Comecei a ler este "John", de Julia de Souza, um pouco na defensiva. Será que ela vai falar da dor e do luto de perder um pai tão amado e brilhante, depois de acompanhá-lo por dez anos com demência, sem chafurdar na lama e armada do clássico preconceito de um texto autobiográfico parecer popular ou "uma literatura menor"?

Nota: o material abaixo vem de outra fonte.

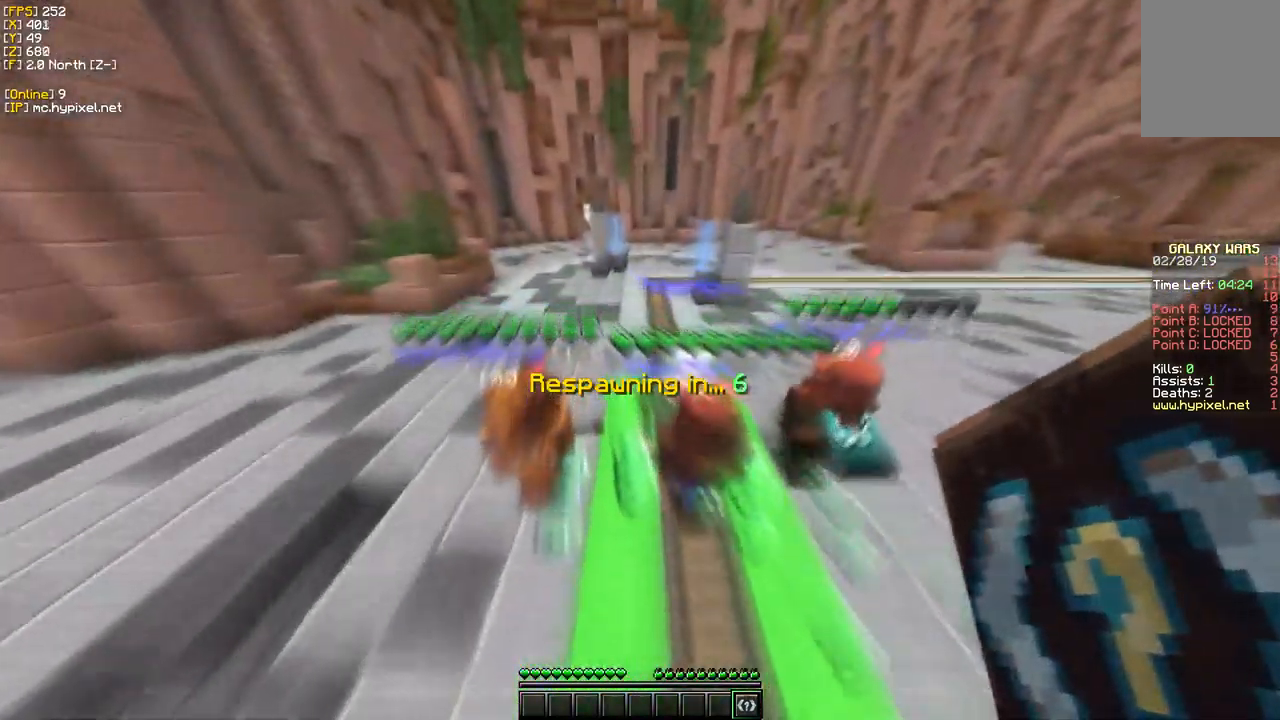
{"keys": ["w"], "mouse": [], "events": [[317, "w", "down"]]}
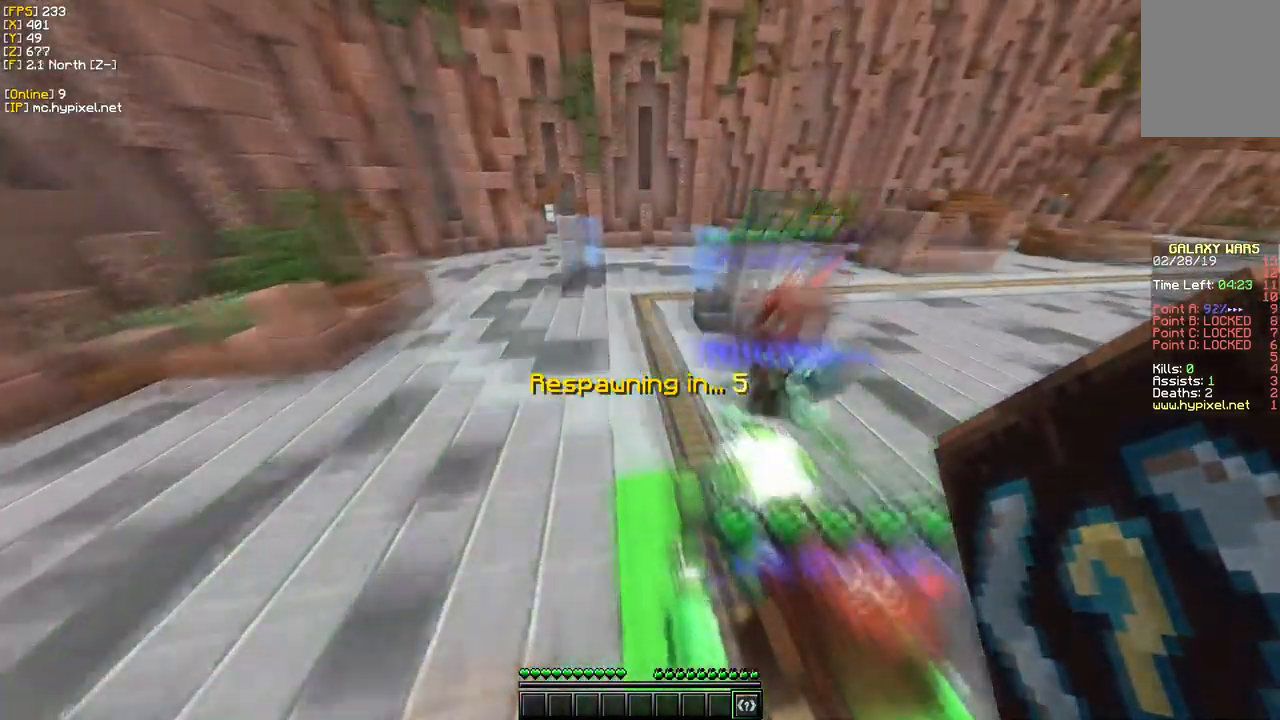
{"keys": ["d", "w"], "mouse": [], "events": [[200, "w", "up"], [367, "d", "down"], [451, "w", "down"]]}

Capa do livro 'John', de Julia de Souza - @juliadesouza/Instagarm

Julia deu um nó na minha cabeça. Com toda a sua elegância e erudição (repito as palavras de propósito) e algum medo de parecer dramática e burguesa "afinal, a quem interessa o luto do outro?", a autora me emocionou e inquietou mais do que muitas obras rasgadas, chafurdadas e autorreferentes.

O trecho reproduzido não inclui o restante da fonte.